The hockey stick vs a sustainable economy

Australia’s Treasurer has wielded the hockey stick with great enthusiasm and inflicted many blows, but missed the goal of a stable and prosperous economy. However on an objective analysis I have to agree with him on the following: “We need to live within our means”, “We need to be sustainable”, “We don’t want to squander our children’s future” and there is a “moral dimension”.

He is not quite right about “the age of entitlement is over”. It isn’t; but it’s fair to at least head in that direction.

So how should we interpret Mr Hockey’s statements?

Entitlement vs sustainability

Entitlement vs sustainability

We live on a finite planet with a supply of natural resources upon which we totally depend. Our economy (a set of rules that we humans devised for our benefit) is built entirely on these resources. So, if we are not to “squander our children’s future”, it is imperative that we “live within the means provided” by only using these resources at a rate that is “sustainable” – it would be immoral to do otherwise.

Maybe there is a sense of “entitlement” that exists in some communities, where generations of people have simply lived off the state. So why didn’t Mr Hockey add a carrot to the big stick to change this culture of entitlement? What about a policy to encourage change through education? Oh hang on, this was also cut. What about promoting self-fulfilment and hope? Not easy, but at least give it a go.

There is also of course an “entitlement” culture that exists amongst some of the wealthy, who hide behind grey tape1 to effectively launder money around and legally avoid paying tax.

In 1952, 4,000 people died in London as a result of excessive smog. This necessitated stringent laws to clean up, which over time duly happened and London is the better for it. But until then, pollution was a cost passed on by companies to society. These business barons felt entitled to simply dump their pollution in order to maximise profits. Certain leaders in society feel entitled to cut down 400-year-old forests for paper pulp,  contaminate the Great Barrier Reef to construct a coal terminal at Abbot Point (aptly named), produce products destined for waste dumps because of built-in obsolescence, and of course produce emissions that are threatening us and our “children’s future”.

The “age of entitlement” of being able to destroy a shared resource for personal gain must end.

The evidence of only 20% of original forests left, 10% of large fish stocks, extinctions 100 times that of natural background, and of course the famous hockey stick graph that shows the rapidly changing climate, is so overwhelming, yet is being ignored in favour of the entitled few.

All these costs – known by economists as negative externalities (they certainly have a way with words) – are real and won’t go away with the magic wave of a hockey stick. Either companies pay now or society pays later – a simple choice, yet in the interests of short term economics the latter is chosen.

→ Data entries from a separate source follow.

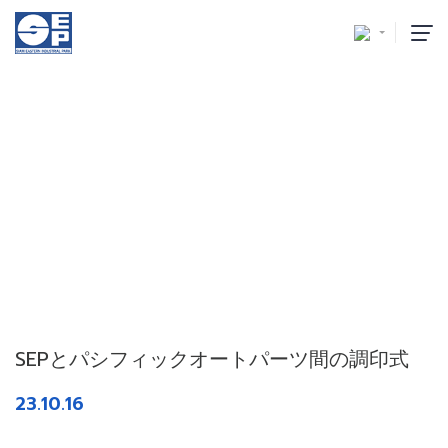
SEPとパシフィックオート
パーツ間の調印式
ホーム
/
ニュース
/
SEPとパシフィックオートパーツ間の調印式
SEPとパシフィックオートパーツ間の調印式
23.10.16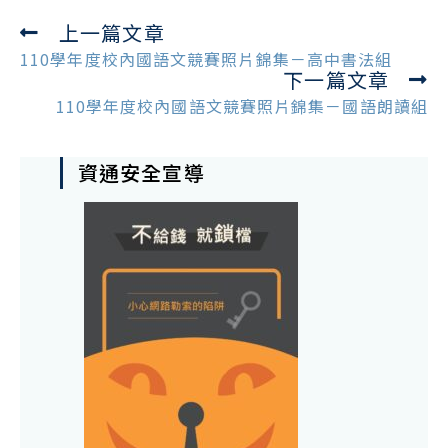
上一篇文章
Read
more
110學年度校內國語文競賽照片錦集－高中書法組
下一篇文章
articles
110學年度校內國語文競賽照片錦集－國語朗讀組
資通安全宣導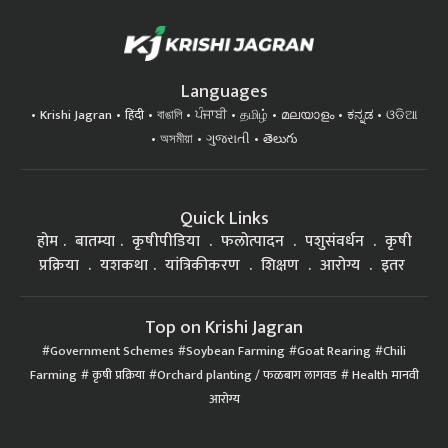
Languages
Krishi Jagran
हिंदी
বাঙালি
ਪੰਜਾਬੀ
தமிழ்
മലയാളം
ಕನ್ನಡ
ଓଡିଆ
অসমীয়া
ગુજરાતી
తెలుగు
Quick Links
होम
बातम्या
कृषीपीडिया
फलोत्पादन
पशुसंवर्धन
कृषी
प्रक्रिया
यशकथा
यांत्रिकीकरण
शिक्षण
आरोग्य
इतर
Top on Krishi Jagran
Government Schemes
Soybean Farming
Goat Rearing
Chili
Farming
कृषी प्रक्रिया
Orchard planting / फळबाग लागवड
Health मानवी
आरोग्य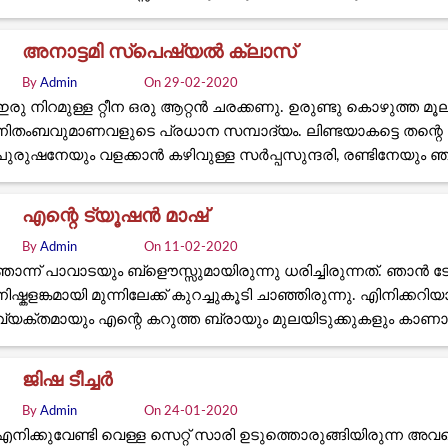
അനാട്ടമി സ്പെഷ്യൽ ക്ലാസ്
By
Admin
On 29-02-2020
ഇരു നിറമുള്ള റ്റീന ഒരു ആറ്റൻ ചരക്കണു. ഉരുണ്ടു കൊഴുത്ത മൂലക
നിതംബവുമാണവളുടെ പ്രധാന സമ്പാദ്യം. ലിണ്ടയാകട്ടെ തന്
പുരുഷനേയും വളക്കാൻ കഴിവുള്ള സർപ്പസുന്ദരി, രണ്ടിനേയും ഞാൻ
എന്റെ ട്യൂഷൻ മാഷ്
By
Admin
On 11-02-2020
ഞാന്ന് പാവാടയും ബ്ളൌസ്സുമായിരുന്നു ധരിച്ചിരുന്നത്. ഞാന്‍ 
നിഷ്കളങ്കമായി മുന്നിലേക്ക് കുറച്ചുകൂടി ചാഞ്ഞിരുന്നു. എിനിക്ക
വ്യക്തമായും എന്റെ കറുത്ത ബ്രായും മുലയിടുക്കുകളും കാണാന്
ജിഷ ടീച്ചർ
By
Admin
On 24-01-2020
എനിക്കുവേണ്ടി വെള്ള സെറ്റ് സാരി ഉടുത്തൊരുങ്ങിയിരുന്ന അവള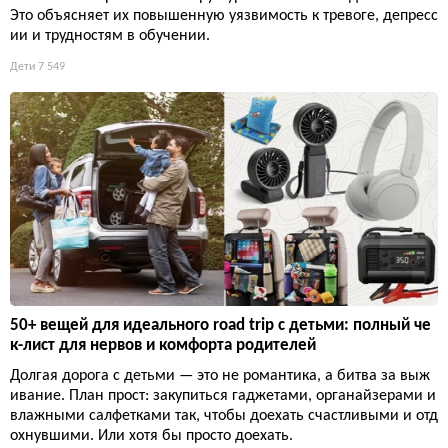
Это объясняет их повышенную уязвимость к тревоге, депресс
ии и трудностям в обучении.
Дети
7 549
50+ вещей для идеального road trip с детьми: полный че
к-лист для нервов и комфорта родителей
Долгая дорога с детьми — это не романтика, а битва за выж
ивание. План прост: закупиться гаджетами, органайзерами и
влажными салфетками так, чтобы доехать счастливыми и отд
охнувшими. Или хотя бы просто доехать.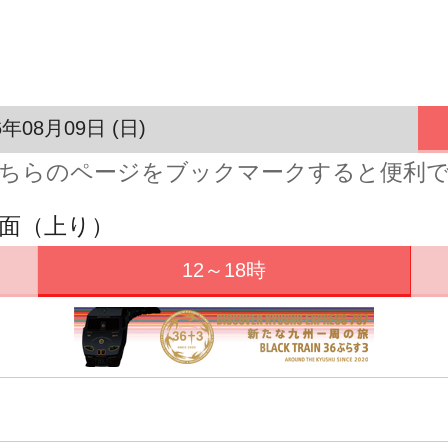
6年08月09日 (日)
ちらのページをブックマークすると便利
方面（上り）
12～18時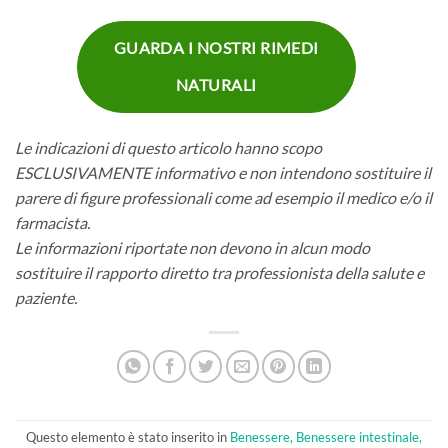
GUARDA I NOSTRI RIMEDI
NATURALI
Le indicazioni di questo articolo hanno scopo
ESCLUSIVAMENTE informativo e non intendono sostituire il
parere di figure professionali come ad esempio il medico e/o il
farmacista.
Le informazioni riportate non devono in alcun modo
sostituire il rapporto diretto tra professionista della salute e
paziente.
Questo elemento è stato inserito in
Benessere, Benessere intestinale,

Economy translated means home management. Squandering our inheritance (the earth and all its resources) is not my idea of good home management. Current neoliberal economics puts zero value on nature and its processes such as producing oxygen from carbon dioxide, photosynthesis and converting dung into food. Yet it puts an enormous value on so-called improvements such as processes that convert sugars and syrups into obesity-related soft drink that is served in a throw-away can. This is not to say that we shouldn’t partake of these offerings, but at least apportion things a fair value and let the user pay the full price.

Just as a prosperous business depends on its people and systems, so too a prosperous economy depends on its people and ecosystems. Australia – with probably the most favourable economy worldwide – can show real leadership in how to improve wellbeing and also tackle sustainability and climate change. The risks are high. The stakes are high. The Clean Energy Package must stay; otherwise this could be a dark moment in our history as we turn our back on humanity.

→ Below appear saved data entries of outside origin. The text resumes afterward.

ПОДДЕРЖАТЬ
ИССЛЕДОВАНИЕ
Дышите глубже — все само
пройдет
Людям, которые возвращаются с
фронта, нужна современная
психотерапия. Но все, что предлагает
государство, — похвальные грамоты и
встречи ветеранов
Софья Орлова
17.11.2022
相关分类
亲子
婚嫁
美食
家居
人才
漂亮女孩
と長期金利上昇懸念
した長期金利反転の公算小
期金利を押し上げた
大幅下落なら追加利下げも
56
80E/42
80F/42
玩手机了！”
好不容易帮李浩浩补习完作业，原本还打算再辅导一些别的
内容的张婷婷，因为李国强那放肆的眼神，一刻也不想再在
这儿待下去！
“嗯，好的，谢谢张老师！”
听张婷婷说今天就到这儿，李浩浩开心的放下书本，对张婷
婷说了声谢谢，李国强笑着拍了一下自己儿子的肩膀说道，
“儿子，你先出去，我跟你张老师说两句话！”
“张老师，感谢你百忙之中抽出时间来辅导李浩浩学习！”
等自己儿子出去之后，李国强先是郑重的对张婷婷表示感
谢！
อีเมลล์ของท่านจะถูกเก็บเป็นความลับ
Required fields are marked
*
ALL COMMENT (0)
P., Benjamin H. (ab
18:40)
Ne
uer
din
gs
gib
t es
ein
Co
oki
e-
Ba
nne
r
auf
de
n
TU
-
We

As a priority, we need to retain the price on carbon and renewable energy initiatives, known as the Clean Energy Acts and Regulations. Retaining the carbon tax would also circumvent the need for some other taxes and budget cuts.

It is extremely unfortunate that an issue as critical as greenhouse emissions have been treated as a political football by both major parties; a sad indictment of our political system. “Axe the Tax” needs to be hit for six by the big hockey stick; “Axe the Axe2’” instead.

So Joe, we do need to be “sustainable”, “live within our means”, “not squander our children’s future” and end “the age of entitlement” in the interests of a “moral dimension”.

  1. ‘Grey Tape’ is the set of rules, regulations and laws that allow people to pass on their costs and risks (often through Limited Liability companies) to society at large.
  2. Axe the Axe – vote against the Repeal bills

2 thoughts on “The hockey stick vs a sustainable economy

  1. I couldn’t agree more Graham, what Joe refers to as “the age of entitlement” obviously only relates to those who feel “entitled” to live modest lives, perhaps without working to support that life. Is it any less morally problematic for the wealthy and influential to maintain their sense of entitlement to dictate public policy to advantage themselves? Nathan Tinkler is the perfect example. It’s been reported that evidence presented to the NSW ICAC hearings indicated that he had a fit when his developments were not approved 2 weeks after a State election where he bankrolled politicians campaigns. While Joe may feel free to kick welfare recipients, he does not deserve to be taken seriously unless he addresses corporate welfare and corruption and truly ends a societal “age of entitlement”.